#### BRIEF:
Arrange each line of the records below as a JSON list of strings, one string per line, and skip any blank lines.

Spatial annotation entries
---+---
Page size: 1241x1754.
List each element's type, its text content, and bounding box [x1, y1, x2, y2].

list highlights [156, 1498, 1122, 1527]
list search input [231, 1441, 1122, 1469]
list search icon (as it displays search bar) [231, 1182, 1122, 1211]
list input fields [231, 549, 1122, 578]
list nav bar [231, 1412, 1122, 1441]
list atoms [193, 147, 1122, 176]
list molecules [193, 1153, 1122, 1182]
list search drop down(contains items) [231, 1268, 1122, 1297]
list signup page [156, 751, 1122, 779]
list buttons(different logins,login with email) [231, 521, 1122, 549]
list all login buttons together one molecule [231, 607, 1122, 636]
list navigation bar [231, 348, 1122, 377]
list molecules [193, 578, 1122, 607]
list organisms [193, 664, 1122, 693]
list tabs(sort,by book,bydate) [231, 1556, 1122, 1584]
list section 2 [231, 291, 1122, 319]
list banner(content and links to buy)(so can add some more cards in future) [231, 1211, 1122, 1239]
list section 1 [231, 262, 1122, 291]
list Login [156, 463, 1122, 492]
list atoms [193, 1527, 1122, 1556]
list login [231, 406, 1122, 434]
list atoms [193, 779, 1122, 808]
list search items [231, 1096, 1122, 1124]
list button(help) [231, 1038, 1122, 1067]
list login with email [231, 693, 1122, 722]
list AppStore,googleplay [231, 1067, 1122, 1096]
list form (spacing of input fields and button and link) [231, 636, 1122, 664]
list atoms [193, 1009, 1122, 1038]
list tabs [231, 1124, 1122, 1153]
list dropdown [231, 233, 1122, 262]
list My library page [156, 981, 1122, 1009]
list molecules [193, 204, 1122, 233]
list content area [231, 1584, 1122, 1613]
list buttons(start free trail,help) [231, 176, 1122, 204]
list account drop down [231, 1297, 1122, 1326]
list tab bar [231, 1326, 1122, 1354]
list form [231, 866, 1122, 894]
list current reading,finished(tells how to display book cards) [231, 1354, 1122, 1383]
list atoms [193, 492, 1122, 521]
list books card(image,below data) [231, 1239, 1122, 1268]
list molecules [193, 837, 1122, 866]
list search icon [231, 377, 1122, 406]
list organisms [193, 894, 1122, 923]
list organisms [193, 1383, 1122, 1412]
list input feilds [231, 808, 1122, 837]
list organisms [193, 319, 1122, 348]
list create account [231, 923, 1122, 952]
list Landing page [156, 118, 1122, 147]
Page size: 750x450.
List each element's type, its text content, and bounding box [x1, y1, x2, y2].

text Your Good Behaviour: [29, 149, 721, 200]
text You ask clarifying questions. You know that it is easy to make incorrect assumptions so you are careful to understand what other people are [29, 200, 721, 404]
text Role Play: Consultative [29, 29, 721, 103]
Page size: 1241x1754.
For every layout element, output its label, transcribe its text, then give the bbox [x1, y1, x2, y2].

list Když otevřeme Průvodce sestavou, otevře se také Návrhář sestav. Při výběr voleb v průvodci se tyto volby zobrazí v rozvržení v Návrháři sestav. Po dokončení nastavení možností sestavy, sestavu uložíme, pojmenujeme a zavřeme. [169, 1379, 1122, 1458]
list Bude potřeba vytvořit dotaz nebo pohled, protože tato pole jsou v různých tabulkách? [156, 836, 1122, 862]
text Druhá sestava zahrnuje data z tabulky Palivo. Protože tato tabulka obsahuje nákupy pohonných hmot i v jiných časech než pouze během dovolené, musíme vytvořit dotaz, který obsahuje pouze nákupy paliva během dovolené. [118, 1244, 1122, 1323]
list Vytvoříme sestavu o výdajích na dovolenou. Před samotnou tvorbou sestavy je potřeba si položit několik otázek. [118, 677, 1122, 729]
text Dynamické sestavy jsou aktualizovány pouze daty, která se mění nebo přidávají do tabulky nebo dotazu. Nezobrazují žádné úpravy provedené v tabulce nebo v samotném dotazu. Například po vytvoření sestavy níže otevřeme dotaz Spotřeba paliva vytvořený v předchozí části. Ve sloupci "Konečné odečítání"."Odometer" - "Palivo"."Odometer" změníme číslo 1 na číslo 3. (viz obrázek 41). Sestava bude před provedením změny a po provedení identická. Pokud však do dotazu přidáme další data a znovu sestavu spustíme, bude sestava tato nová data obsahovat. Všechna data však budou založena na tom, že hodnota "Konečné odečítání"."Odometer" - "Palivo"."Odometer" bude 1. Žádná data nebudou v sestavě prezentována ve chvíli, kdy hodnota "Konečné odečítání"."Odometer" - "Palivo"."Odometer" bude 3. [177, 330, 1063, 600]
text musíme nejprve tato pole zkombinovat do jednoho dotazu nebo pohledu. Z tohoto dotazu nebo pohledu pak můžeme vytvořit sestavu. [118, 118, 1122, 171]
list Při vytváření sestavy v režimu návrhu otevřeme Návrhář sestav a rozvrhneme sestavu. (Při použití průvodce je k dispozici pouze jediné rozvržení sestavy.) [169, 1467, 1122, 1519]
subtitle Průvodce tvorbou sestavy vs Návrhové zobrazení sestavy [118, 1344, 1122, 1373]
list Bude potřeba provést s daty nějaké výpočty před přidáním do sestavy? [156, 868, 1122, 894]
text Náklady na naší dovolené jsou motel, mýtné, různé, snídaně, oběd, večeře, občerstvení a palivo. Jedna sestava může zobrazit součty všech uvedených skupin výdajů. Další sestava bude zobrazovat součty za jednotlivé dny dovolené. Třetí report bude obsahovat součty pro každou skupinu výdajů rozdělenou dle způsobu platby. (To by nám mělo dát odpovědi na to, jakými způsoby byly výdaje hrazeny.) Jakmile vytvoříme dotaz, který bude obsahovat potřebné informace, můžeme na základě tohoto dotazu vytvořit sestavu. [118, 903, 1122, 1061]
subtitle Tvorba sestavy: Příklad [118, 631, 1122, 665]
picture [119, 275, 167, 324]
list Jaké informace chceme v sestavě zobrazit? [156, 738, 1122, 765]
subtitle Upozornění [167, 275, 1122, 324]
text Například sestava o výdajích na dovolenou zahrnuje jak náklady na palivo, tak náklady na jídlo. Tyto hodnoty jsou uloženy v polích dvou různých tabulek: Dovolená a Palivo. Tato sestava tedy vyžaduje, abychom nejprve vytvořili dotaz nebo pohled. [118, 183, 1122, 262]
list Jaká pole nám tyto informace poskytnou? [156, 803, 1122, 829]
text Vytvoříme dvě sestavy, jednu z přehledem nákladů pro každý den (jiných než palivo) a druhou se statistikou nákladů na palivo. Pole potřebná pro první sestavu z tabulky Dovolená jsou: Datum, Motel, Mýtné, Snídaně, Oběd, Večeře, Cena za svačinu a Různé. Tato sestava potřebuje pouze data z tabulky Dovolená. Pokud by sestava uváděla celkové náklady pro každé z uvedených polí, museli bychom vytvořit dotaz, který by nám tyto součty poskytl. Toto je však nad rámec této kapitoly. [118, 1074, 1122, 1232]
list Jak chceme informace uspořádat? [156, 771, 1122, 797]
---+---
#### SOLUTION:
[
  "Page size: 1241x1754.",
  "List each element's type, its text content, and bounding box [x1, y1, x2, y2].",
  "list highlights [156, 1498, 1122, 1527]",
  "list search input [231, 1441, 1122, 1469]",
  "list search icon (as it displays search bar) [231, 1182, 1122, 1211]",
  "list input fields [231, 549, 1122, 578]",
  "list nav bar [231, 1412, 1122, 1441]",
  "list atoms [193, 147, 1122, 176]",
  "list molecules [193, 1153, 1122, 1182]",
  "list search drop down(contains items) [231, 1268, 1122, 1297]",
  "list signup page [156, 751, 1122, 779]",
  "list buttons(different logins,login with email) [231, 521, 1122, 549]",
  "list all login buttons together one molecule [231, 607, 1122, 636]",
  "list navigation bar [231, 348, 1122, 377]",
  "list molecules [193, 578, 1122, 607]",
  "list organisms [193, 664, 1122, 693]",
  "list tabs(sort,by book,bydate) [231, 1556, 1122, 1584]",
  "list section 2 [231, 291, 1122, 319]",
  "list banner(content and links to buy)(so can add some more cards in future) [231, 1211, 1122, 1239]",
  "list section 1 [231, 262, 1122, 291]",
  "list Login [156, 463, 1122, 492]",
  "list atoms [193, 1527, 1122, 1556]",
  "list login [231, 406, 1122, 434]",
  "list atoms [193, 779, 1122, 808]",
  "list search items [231, 1096, 1122, 1124]",
  "list button(help) [231, 1038, 1122, 1067]",
  "list login with email [231, 693, 1122, 722]",
  "list AppStore,googleplay [231, 1067, 1122, 1096]",
  "list form (spacing of input fields and button and link) [231, 636, 1122, 664]",
  "list atoms [193, 1009, 1122, 1038]",
  "list tabs [231, 1124, 1122, 1153]",
  "list dropdown [231, 233, 1122, 262]",
  "list My library page [156, 981, 1122, 1009]",
  "list molecules [193, 204, 1122, 233]",
  "list content area [231, 1584, 1122, 1613]",
  "list buttons(start free trail,help) [231, 176, 1122, 204]",
  "list account drop down [231, 1297, 1122, 1326]",
  "list tab bar [231, 1326, 1122, 1354]",
  "list form [231, 866, 1122, 894]",
  "list current reading,finished(tells how to display book cards) [231, 1354, 1122, 1383]",
  "list atoms [193, 492, 1122, 521]",
  "list books card(image,below data) [231, 1239, 1122, 1268]",
  "list molecules [193, 837, 1122, 866]",
  "list search icon [231, 377, 1122, 406]",
  "list organisms [193, 894, 1122, 923]",
  "list organisms [193, 1383, 1122, 1412]",
  "list input feilds [231, 808, 1122, 837]",
  "list organisms [193, 319, 1122, 348]",
  "list create account [231, 923, 1122, 952]",
  "list Landing page [156, 118, 1122, 147]",
  "Page size: 750x450.",
  "List each element's type, its text content, and bounding box [x1, y1, x2, y2].",
  "text Your Good Behaviour: [29, 149, 721, 200]",
  "text You ask clarifying questions. You know that it is easy to make incorrect assumptions so you are careful to understand what other people are [29, 200, 721, 404]",
  "text Role Play: Consultative [29, 29, 721, 103]",
  "Page size: 1241x1754.",
  "For every layout element, output its label, transcribe its text, then give the bbox [x1, y1, x2, y2].",
  "list Když otevřeme Průvodce sestavou, otevře se také Návrhář sestav. Při výběr voleb v průvodci se tyto volby zobrazí v rozvržení v Návrháři sestav. Po dokončení nastavení možností sestavy, sestavu uložíme, pojmenujeme a zavřeme. [169, 1379, 1122, 1458]",
  "list Bude potřeba vytvořit dotaz nebo pohled, protože tato pole jsou v různých tabulkách? [156, 836, 1122, 862]",
  "text Druhá sestava zahrnuje data z tabulky Palivo. Protože tato tabulka obsahuje nákupy pohonných hmot i v jiných časech než pouze během dovolené, musíme vytvořit dotaz, který obsahuje pouze nákupy paliva během dovolené. [118, 1244, 1122, 1323]",
  "list Vytvoříme sestavu o výdajích na dovolenou. Před samotnou tvorbou sestavy je potřeba si položit několik otázek. [118, 677, 1122, 729]",
  "text Dynamické sestavy jsou aktualizovány pouze daty, která se mění nebo přidávají do tabulky nebo dotazu. Nezobrazují žádné úpravy provedené v tabulce nebo v samotném dotazu. Například po vytvoření sestavy níže otevřeme dotaz Spotřeba paliva vytvořený v předchozí části. Ve sloupci \"Konečné odečítání\".\"Odometer\" - \"Palivo\".\"Odometer\" změníme číslo 1 na číslo 3. (viz obrázek 41). Sestava bude před provedením změny a po provedení identická. Pokud však do dotazu přidáme další data a znovu sestavu spustíme, bude sestava tato nová data obsahovat. Všechna data však budou založena na tom, že hodnota \"Konečné odečítání\".\"Odometer\" - \"Palivo\".\"Odometer\" bude 1. Žádná data nebudou v sestavě prezentována ve chvíli, kdy hodnota \"Konečné odečítání\".\"Odometer\" - \"Palivo\".\"Odometer\" bude 3. [177, 330, 1063, 600]",
  "text musíme nejprve tato pole zkombinovat do jednoho dotazu nebo pohledu. Z tohoto dotazu nebo pohledu pak můžeme vytvořit sestavu. [118, 118, 1122, 171]",
  "list Při vytváření sestavy v režimu návrhu otevřeme Návrhář sestav a rozvrhneme sestavu. (Při použití průvodce je k dispozici pouze jediné rozvržení sestavy.) [169, 1467, 1122, 1519]",
  "subtitle Průvodce tvorbou sestavy vs Návrhové zobrazení sestavy [118, 1344, 1122, 1373]",
  "list Bude potřeba provést s daty nějaké výpočty před přidáním do sestavy? [156, 868, 1122, 894]",
  "text Náklady na naší dovolené jsou motel, mýtné, různé, snídaně, oběd, večeře, občerstvení a palivo. Jedna sestava může zobrazit součty všech uvedených skupin výdajů. Další sestava bude zobrazovat součty za jednotlivé dny dovolené. Třetí report bude obsahovat součty pro každou skupinu výdajů rozdělenou dle způsobu platby. (To by nám mělo dát odpovědi na to, jakými způsoby byly výdaje hrazeny.) Jakmile vytvoříme dotaz, který bude obsahovat potřebné informace, můžeme na základě tohoto dotazu vytvořit sestavu. [118, 903, 1122, 1061]",
  "subtitle Tvorba sestavy: Příklad [118, 631, 1122, 665]",
  "picture [119, 275, 167, 324]",
  "list Jaké informace chceme v sestavě zobrazit? [156, 738, 1122, 765]",
  "subtitle Upozornění [167, 275, 1122, 324]",
  "text Například sestava o výdajích na dovolenou zahrnuje jak náklady na palivo, tak náklady na jídlo. Tyto hodnoty jsou uloženy v polích dvou různých tabulek: Dovolená a Palivo. Tato sestava tedy vyžaduje, abychom nejprve vytvořili dotaz nebo pohled. [118, 183, 1122, 262]",
  "list Jaká pole nám tyto informace poskytnou? [156, 803, 1122, 829]",
  "text Vytvoříme dvě sestavy, jednu z přehledem nákladů pro každý den (jiných než palivo) a druhou se statistikou nákladů na palivo. Pole potřebná pro první sestavu z tabulky Dovolená jsou: Datum, Motel, Mýtné, Snídaně, Oběd, Večeře, Cena za svačinu a Různé. Tato sestava potřebuje pouze data z tabulky Dovolená. Pokud by sestava uváděla celkové náklady pro každé z uvedených polí, museli bychom vytvořit dotaz, který by nám tyto součty poskytl. Toto je však nad rámec této kapitoly. [118, 1074, 1122, 1232]",
  "list Jak chceme informace uspořádat? [156, 771, 1122, 797]"
]